# TEXTO ESCOLHIDO:
24/07/11

A book a day keeps the doctor away: "Nas Trevas Exteriores", Cormac McCarthy

Talvez Emmanuel Levinas estivesse certo quando escreveu: "A questão metafísica primordial já não é a de Leibniz, de saber porque existe algo em vez de nada, mas porque existe mal em vez de bem".
Não sei se Cormac McCarthy leu Levinas; o facto é que é dos poucos escritores contemporâneos a pegar a besta de caras.
Nas Trevas Exteriores – “Amarrai-lhe os pés e as mãos e lançai-o nas trevas exteriores; ali haverá choro e ranger de dentes (Mateus, 22: 13) – é o seu mais recente livro publicado em Portugal. Data originalmente de 1968 e trata-se do segundo romance assinado pelo autor de Este País Não É Para Velhos.
Culla e Rinthy Holme são irmãos; a história começa com o nascimento de uma criança fruto da relação incestuosa entre ambos. Culla livra-se do recém-nascido, abandonando-o na floresta, e tenta convencer a irmã de que o bebé morreu após o parto. Quando Rinthy se apercebe da mentira, foge da cabana miserável onde os dois vivem escondidos e lança-se em busca do filho. Culla segue-lhe os passos e parte no seu encalço.
Nas Trevas Exteriores é o relato dessa errância, organizado em capítulos autónomos e desacertados, numa espiral de vagarosa violência que amplia a angústia do leitor. Como diz cirurgicamente no Prefácio Paulo Faria, o tradutor, confrontamo-nos “com uma experiência de genuíno desconforto físico, e a intensidade desse desconforto traduz a exacta medida da mestria literária de Cormac McCarthy”.

# TAREFA A:
Em que ano foi originalmente publicado o romance de que trata o texto?
O texto e a listagem provêm de fontes diferentes.

# DADOS DO EXERCÍCIO:
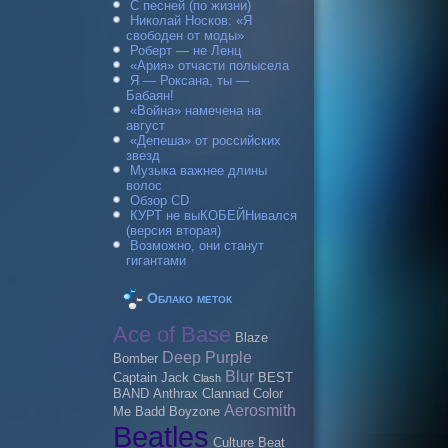
С песней (по жизни)
Николай Носков: «Я
свободен от моды»
Роберт — не Ленц
«Ария» отчасти полысела
Я — Роксана, ты —
Бабаян!
«Война» намечена на
август
«Депеша» от российских
звезд
Музыка важнее длины
волос
Обзор CD
КУРТ не выКОБЕЙНивался
(версия вторая)
Возможно, они станут
гигантами
Облако меток
Ace of Base
Blaze
Deep Purple
Bomber
Blur
Caрtain Jack
BEST
Clash
BAND
Anthrax
Clannad
Color
Aerosmith
Me Badd
Boyzone
Beatles
Culture Beat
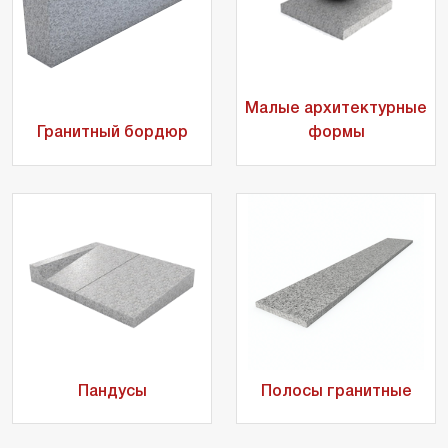
Малые архитектурные
Гранитный бордюр
формы
Пандусы
Полосы гранитные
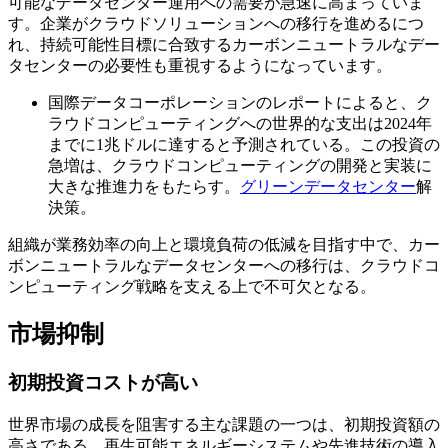
可能なデータセンター運用への需要が急速に高まっていま
す。企業がクラウドソリューションへの移行を進めるにつ
れ、持続可能性目標に合致するカーボンニュートラルなデー
タセンターの必要性も重視するようになっています。
国際データコーポレーションのレポートによると、ク
ラウドコンピューティングへの世界的な支出は2024年
までに1兆ドルに達すると予測されている。この投資の
急増は、クラウドコンピューティングの開発と実装に
大きな推進力をもたらす。
グリーンデータセンター
解
決策。
組織が業務効率の向上と環境負荷の低減を目指す中で、カー
ボンニュートラルなデータセンターへの移行は、クラウドコ
ンピューティング戦略を支える上で不可欠となる。
市場抑制
初期投資コストが高い
世界市場の成長を阻害する主な課題の一つは、初期投資額の
高さである。再生可能エネルギーシステムや先進技術の導入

# TAREFA B:
Reproduza a listagem, desde o seu início até à linha que contém "Полосы гранитные", incluindo essa linha, e omita as imagens.

# RESPOSTA A:
Em 1968.

# RESPOSTA B:
С песней (по жизни)
Николай Носков: «Я
свободен от моды»
Роберт — не Ленц
«Ария» отчасти полысела
Я — Роксана, ты —
Бабаян!
«Война» намечена на
август
«Депеша» от российских
звезд
Музыка важнее длины
волос
Обзор CD
КУРТ не выКОБЕЙНивался
(версия вторая)
Возможно, они станут
гигантами
Облако меток
Ace of Base
Blaze
Deep Purple
Bomber
Blur
Caрtain Jack
BEST
Clash
BAND
Anthrax
Clannad
Color
Aerosmith
Me Badd
Boyzone
Beatles
Culture Beat
Малые архитектурные
Гранитный бордюр
формы
Пандусы
Полосы гранитные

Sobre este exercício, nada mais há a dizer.